__About this task__: Only the lines in the entries below from the line with "Further information about" to the line with "This Target Market", both included, belong in the answer, transcribed exactly and without pictures.
===== Given data
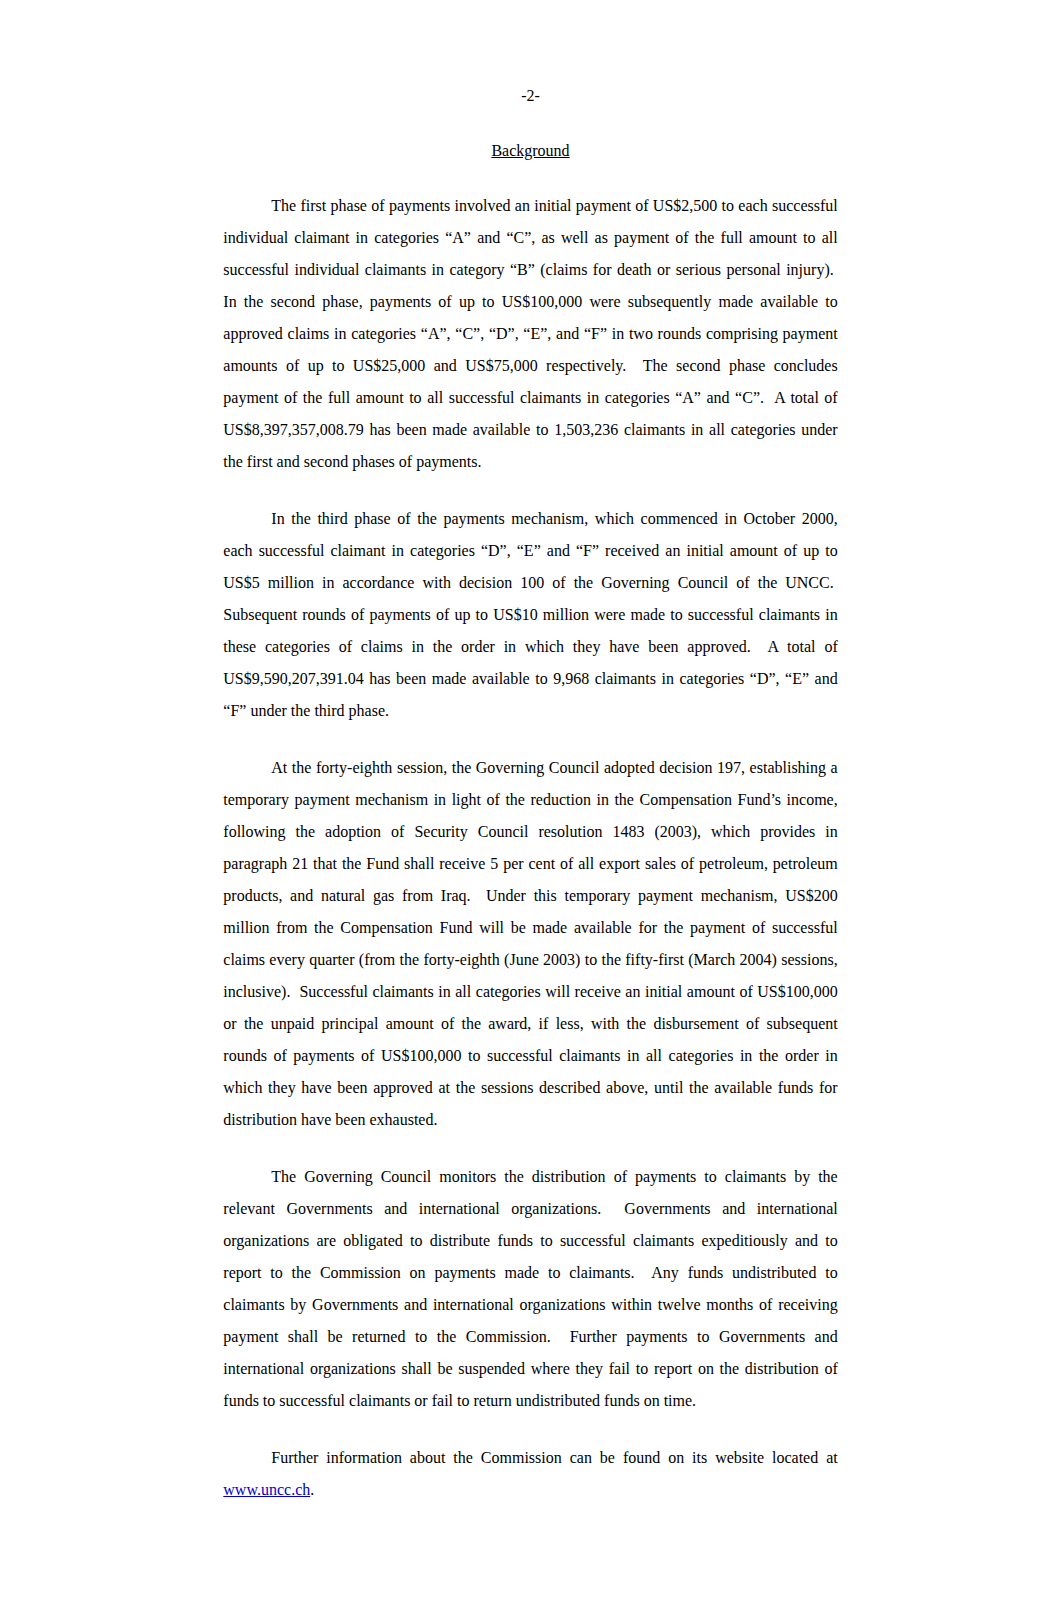-2-
Background
The first phase of payments involved an initial payment of US$2,500 to each successful individual claimant in categories “A” and “C”, as well as payment of the full amount to all successful individual claimants in category “B” (claims for death or serious personal injury). In the second phase, payments of up to US$100,000 were subsequently made available to approved claims in categories “A”, “C”, “D”, “E”, and “F” in two rounds comprising payment amounts of up to US$25,000 and US$75,000 respectively. The second phase concludes payment of the full amount to all successful claimants in categories “A” and “C”. A total of US$8,397,357,008.79 has been made available to 1,503,236 claimants in all categories under the first and second phases of payments.
In the third phase of the payments mechanism, which commenced in October 2000, each successful claimant in categories “D”, “E” and “F” received an initial amount of up to US$5 million in accordance with decision 100 of the Governing Council of the UNCC. Subsequent rounds of payments of up to US$10 million were made to successful claimants in these categories of claims in the order in which they have been approved. A total of US$9,590,207,391.04 has been made available to 9,968 claimants in categories “D”, “E” and “F” under the third phase.
At the forty-eighth session, the Governing Council adopted decision 197, establishing a temporary payment mechanism in light of the reduction in the Compensation Fund’s income, following the adoption of Security Council resolution 1483 (2003), which provides in paragraph 21 that the Fund shall receive 5 per cent of all export sales of petroleum, petroleum products, and natural gas from Iraq. Under this temporary payment mechanism, US$200 million from the Compensation Fund will be made available for the payment of successful claims every quarter (from the forty-eighth (June 2003) to the fifty-first (March 2004) sessions, inclusive). Successful claimants in all categories will receive an initial amount of US$100,000 or the unpaid principal amount of the award, if less, with the disbursement of subsequent rounds of payments of US$100,000 to successful claimants in all categories in the order in which they have been approved at the sessions described above, until the available funds for distribution have been exhausted.
The Governing Council monitors the distribution of payments to claimants by the relevant Governments and international organizations. Governments and international organizations are obligated to distribute funds to successful claimants expeditiously and to report to the Commission on payments made to claimants. Any funds undistributed to claimants by Governments and international organizations within twelve months of receiving payment shall be returned to the Commission. Further payments to Governments and international organizations shall be suspended where they fail to report on the distribution of funds to successful claimants or fail to return undistributed funds on time.
Further information about the Commission can be found on its website located at www.uncc.ch.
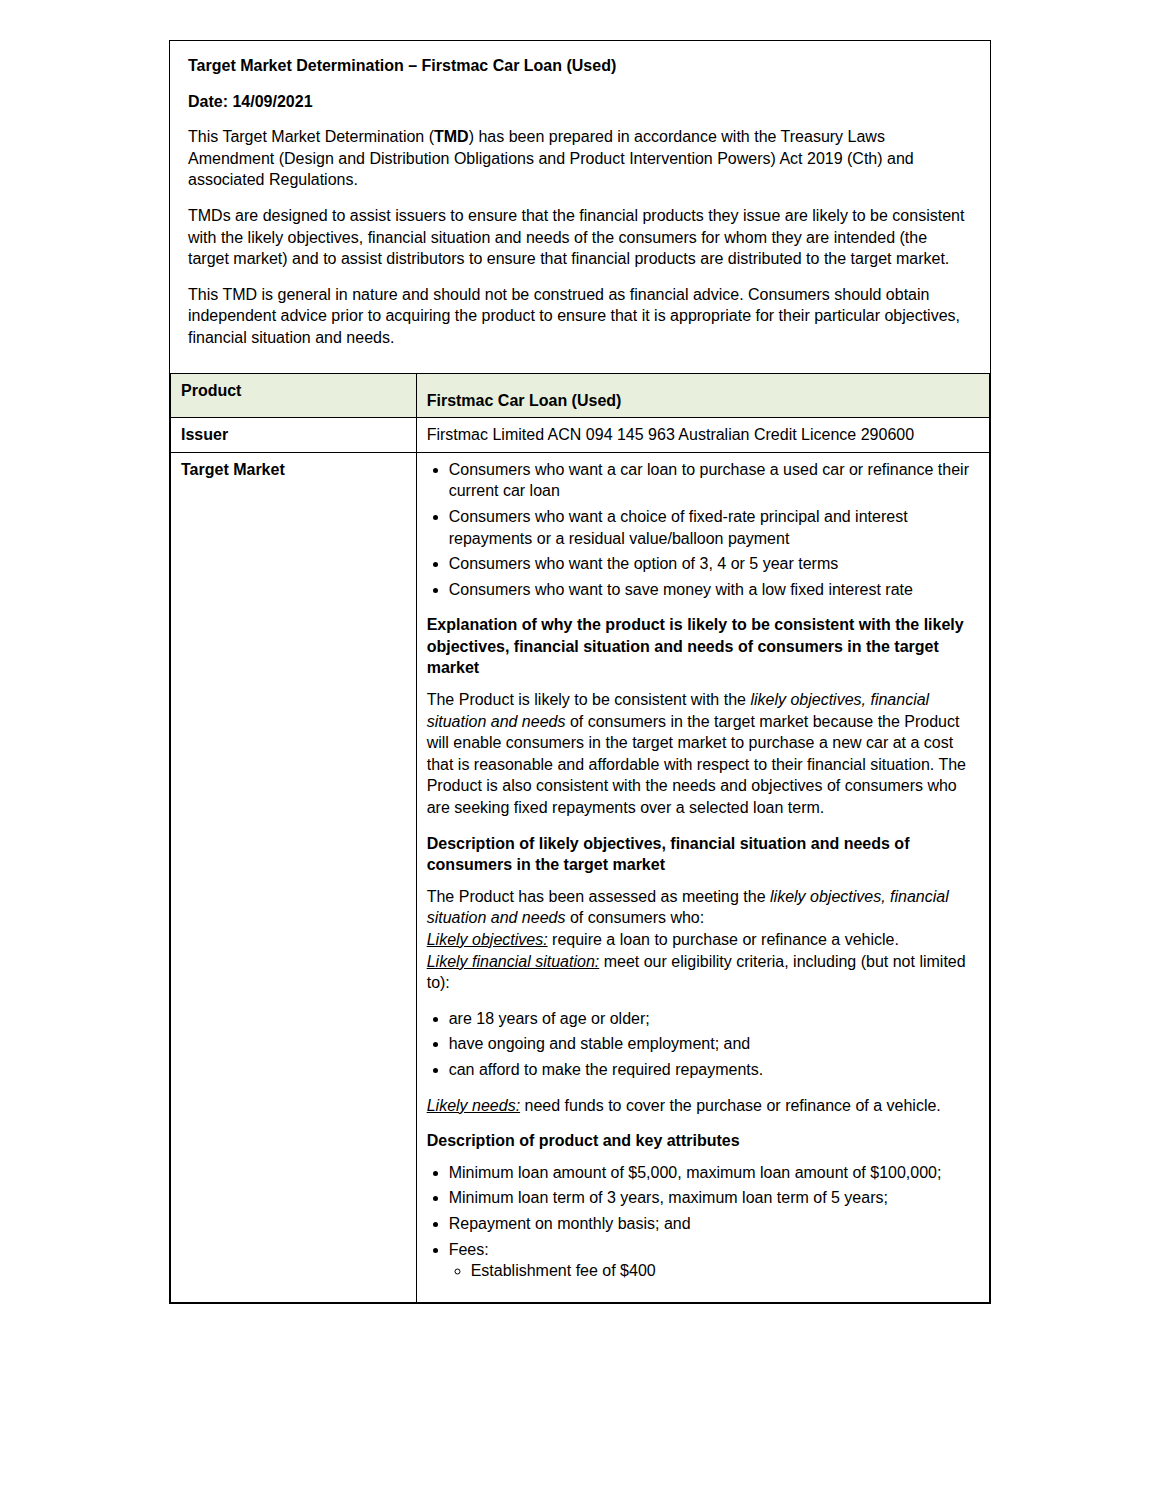Target Market Determination – Firstmac Car Loan (Used)
Date: 14/09/2021
This Target Market Determination (TMD) has been prepared in accordance with the Treasury Laws Amendment (Design and Distribution Obligations and Product Intervention Powers) Act 2019 (Cth) and associated Regulations.
TMDs are designed to assist issuers to ensure that the financial products they issue are likely to be consistent with the likely objectives, financial situation and needs of the consumers for whom they are intended (the target market) and to assist distributors to ensure that financial products are distributed to the target market.
This TMD is general in nature and should not be construed as financial advice. Consumers should obtain independent advice prior to acquiring the product to ensure that it is appropriate for their particular objectives, financial situation and needs.
| Product | Firstmac Car Loan (Used) |
| Issuer | Firstmac Limited ACN 094 145 963 Australian Credit Licence 290600 |
| Target Market | Consumers who want a car loan to purchase a used car or refinance their current car loan Consumers who want a choice of fixed-rate principal and interest repayments or a residual value/balloon payment Consumers who want the option of 3, 4 or 5 year terms Consumers who want to save money with a low fixed interest rate Explanation of why the product is likely to be consistent with the likely objectives, financial situation and needs of consumers in the target market The Product is likely to be consistent with the likely objectives, financial situation and needs of consumers in the target market because the Product will enable consumers in the target market to purchase a new car at a cost that is reasonable and affordable with respect to their financial situation. The Product is also consistent with the needs and objectives of consumers who are seeking fixed repayments over a selected loan term. Description of likely objectives, financial situation and needs of consumers in the target market The Product has been assessed as meeting the likely objectives, financial situation and needs of consumers who: Likely objectives: require a loan to purchase or refinance a vehicle. Likely financial situation: meet our eligibility criteria, including (but not limited to): are 18 years of age or older; have ongoing and stable employment; and can afford to make the required repayments. Likely needs: need funds to cover the purchase or refinance of a vehicle. Description of product and key attributes Minimum loan amount of $5,000, maximum loan amount of $100,000; Minimum loan term of 3 years, maximum loan term of 5 years; Repayment on monthly basis; and Fees: Establishment fee of $400 |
==========
__Result of this exercise__:
Further information about the Commission can be found on its website located at www.uncc.ch.
Target Market Determination – Firstmac Car Loan (Used)
Date: 14/09/2021
This Target Market Determination (TMD) has been prepared in accordance with the Treasury Laws Amendment (Design and Distribution Obligations and Product Intervention Powers) Act 2019 (Cth) and associated Regulations.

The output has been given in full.